> _Brief_:
The material below holds a span beginning at the line with "#c0c3c7; stroke-width: 9" and ending at the line with "#fafbfc; stroke-width: 7". Quote that span exactly, both ends included, and only that span.

> _Study material_:
·····

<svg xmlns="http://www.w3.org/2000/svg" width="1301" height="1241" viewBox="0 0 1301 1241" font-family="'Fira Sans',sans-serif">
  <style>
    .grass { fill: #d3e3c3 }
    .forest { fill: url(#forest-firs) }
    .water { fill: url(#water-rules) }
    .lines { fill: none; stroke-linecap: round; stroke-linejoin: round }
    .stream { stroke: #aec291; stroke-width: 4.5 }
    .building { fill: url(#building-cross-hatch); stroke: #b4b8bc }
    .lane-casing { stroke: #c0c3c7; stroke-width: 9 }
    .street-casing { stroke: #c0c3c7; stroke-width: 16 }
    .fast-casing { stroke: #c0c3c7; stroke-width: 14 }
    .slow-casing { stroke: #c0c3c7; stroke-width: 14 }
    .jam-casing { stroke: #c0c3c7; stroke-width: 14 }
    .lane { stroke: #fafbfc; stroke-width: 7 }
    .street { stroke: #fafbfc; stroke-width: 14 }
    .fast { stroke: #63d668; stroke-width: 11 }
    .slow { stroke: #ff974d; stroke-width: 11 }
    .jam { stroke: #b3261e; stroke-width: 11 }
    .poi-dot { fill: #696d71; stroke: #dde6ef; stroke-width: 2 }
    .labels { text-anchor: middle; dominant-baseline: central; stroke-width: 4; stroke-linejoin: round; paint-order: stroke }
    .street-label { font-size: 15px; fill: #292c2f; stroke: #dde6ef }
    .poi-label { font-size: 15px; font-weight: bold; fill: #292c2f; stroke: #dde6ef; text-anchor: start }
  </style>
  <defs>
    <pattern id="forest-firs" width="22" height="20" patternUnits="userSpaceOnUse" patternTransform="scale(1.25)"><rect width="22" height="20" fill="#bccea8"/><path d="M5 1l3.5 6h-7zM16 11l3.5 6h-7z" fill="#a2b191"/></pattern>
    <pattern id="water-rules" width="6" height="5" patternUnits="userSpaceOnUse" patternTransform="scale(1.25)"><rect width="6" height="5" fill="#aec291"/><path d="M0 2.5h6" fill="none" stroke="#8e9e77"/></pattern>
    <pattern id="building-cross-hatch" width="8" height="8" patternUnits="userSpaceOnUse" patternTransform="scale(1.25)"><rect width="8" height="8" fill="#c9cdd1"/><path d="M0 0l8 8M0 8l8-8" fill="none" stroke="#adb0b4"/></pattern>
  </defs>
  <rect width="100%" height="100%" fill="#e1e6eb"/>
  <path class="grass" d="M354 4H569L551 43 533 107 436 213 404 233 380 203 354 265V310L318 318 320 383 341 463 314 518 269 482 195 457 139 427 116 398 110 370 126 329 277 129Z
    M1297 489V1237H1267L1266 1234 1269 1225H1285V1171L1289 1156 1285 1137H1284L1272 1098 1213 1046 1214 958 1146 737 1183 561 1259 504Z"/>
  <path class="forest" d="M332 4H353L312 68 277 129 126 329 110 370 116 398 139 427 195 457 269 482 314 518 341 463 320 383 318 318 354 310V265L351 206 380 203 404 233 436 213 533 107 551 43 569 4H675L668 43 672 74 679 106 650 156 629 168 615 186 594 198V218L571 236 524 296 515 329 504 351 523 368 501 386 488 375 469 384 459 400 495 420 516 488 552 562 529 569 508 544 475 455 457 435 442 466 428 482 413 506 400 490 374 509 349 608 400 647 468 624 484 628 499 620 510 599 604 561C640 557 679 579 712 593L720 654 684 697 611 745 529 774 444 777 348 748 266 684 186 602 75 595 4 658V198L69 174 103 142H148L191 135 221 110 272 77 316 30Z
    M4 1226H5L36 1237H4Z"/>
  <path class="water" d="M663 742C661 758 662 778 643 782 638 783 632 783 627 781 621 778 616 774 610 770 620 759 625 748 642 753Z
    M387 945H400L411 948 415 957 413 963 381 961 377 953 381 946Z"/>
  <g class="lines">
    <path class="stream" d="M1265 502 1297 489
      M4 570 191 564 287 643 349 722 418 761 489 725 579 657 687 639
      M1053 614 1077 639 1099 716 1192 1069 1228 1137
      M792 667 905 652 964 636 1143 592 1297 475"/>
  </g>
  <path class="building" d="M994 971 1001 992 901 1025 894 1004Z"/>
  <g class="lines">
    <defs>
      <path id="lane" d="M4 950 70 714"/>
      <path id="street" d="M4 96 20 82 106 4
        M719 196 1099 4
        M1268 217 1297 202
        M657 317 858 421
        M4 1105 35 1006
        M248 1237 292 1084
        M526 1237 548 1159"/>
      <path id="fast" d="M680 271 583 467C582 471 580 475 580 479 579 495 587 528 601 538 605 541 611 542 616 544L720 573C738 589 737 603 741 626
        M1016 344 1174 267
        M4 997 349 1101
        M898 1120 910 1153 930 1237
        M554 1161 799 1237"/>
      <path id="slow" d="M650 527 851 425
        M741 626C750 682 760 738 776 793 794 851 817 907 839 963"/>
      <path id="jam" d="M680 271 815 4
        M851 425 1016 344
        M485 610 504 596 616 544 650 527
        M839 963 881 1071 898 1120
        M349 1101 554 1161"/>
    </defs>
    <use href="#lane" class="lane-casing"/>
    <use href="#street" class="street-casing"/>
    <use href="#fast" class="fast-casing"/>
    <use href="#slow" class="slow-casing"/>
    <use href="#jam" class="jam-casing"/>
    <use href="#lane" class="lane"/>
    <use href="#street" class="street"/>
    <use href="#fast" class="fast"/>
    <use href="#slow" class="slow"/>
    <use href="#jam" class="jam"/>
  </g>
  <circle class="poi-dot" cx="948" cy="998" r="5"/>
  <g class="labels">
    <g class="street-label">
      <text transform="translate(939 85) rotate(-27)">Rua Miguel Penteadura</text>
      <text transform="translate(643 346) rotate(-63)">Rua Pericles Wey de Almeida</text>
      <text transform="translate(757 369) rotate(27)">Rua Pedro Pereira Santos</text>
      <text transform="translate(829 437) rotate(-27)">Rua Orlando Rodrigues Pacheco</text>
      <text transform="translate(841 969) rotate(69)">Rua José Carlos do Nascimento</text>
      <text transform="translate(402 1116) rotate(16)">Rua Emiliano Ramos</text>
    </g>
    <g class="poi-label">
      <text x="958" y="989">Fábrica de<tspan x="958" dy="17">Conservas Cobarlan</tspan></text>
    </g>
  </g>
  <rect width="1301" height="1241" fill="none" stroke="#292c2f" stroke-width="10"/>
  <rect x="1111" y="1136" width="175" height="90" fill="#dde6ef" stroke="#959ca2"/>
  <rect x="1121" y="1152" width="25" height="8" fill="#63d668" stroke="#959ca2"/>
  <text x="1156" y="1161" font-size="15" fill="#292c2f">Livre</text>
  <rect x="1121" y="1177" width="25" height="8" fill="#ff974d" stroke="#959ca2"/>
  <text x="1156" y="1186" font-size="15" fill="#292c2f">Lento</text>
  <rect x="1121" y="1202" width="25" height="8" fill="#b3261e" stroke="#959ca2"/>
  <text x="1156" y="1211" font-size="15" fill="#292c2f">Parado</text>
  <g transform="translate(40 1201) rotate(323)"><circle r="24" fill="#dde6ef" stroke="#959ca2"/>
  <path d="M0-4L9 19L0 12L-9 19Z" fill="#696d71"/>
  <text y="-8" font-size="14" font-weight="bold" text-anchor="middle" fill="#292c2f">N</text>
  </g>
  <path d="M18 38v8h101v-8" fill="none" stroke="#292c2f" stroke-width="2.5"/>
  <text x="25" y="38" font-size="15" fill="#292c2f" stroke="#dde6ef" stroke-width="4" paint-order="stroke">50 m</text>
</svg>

·····

> _Solution to the problem_:
    .lane-casing { stroke: #c0c3c7; stroke-width: 9 }
    .street-casing { stroke: #c0c3c7; stroke-width: 16 }
    .fast-casing { stroke: #c0c3c7; stroke-width: 14 }
    .slow-casing { stroke: #c0c3c7; stroke-width: 14 }
    .jam-casing { stroke: #c0c3c7; stroke-width: 14 }
    .lane { stroke: #fafbfc; stroke-width: 7 }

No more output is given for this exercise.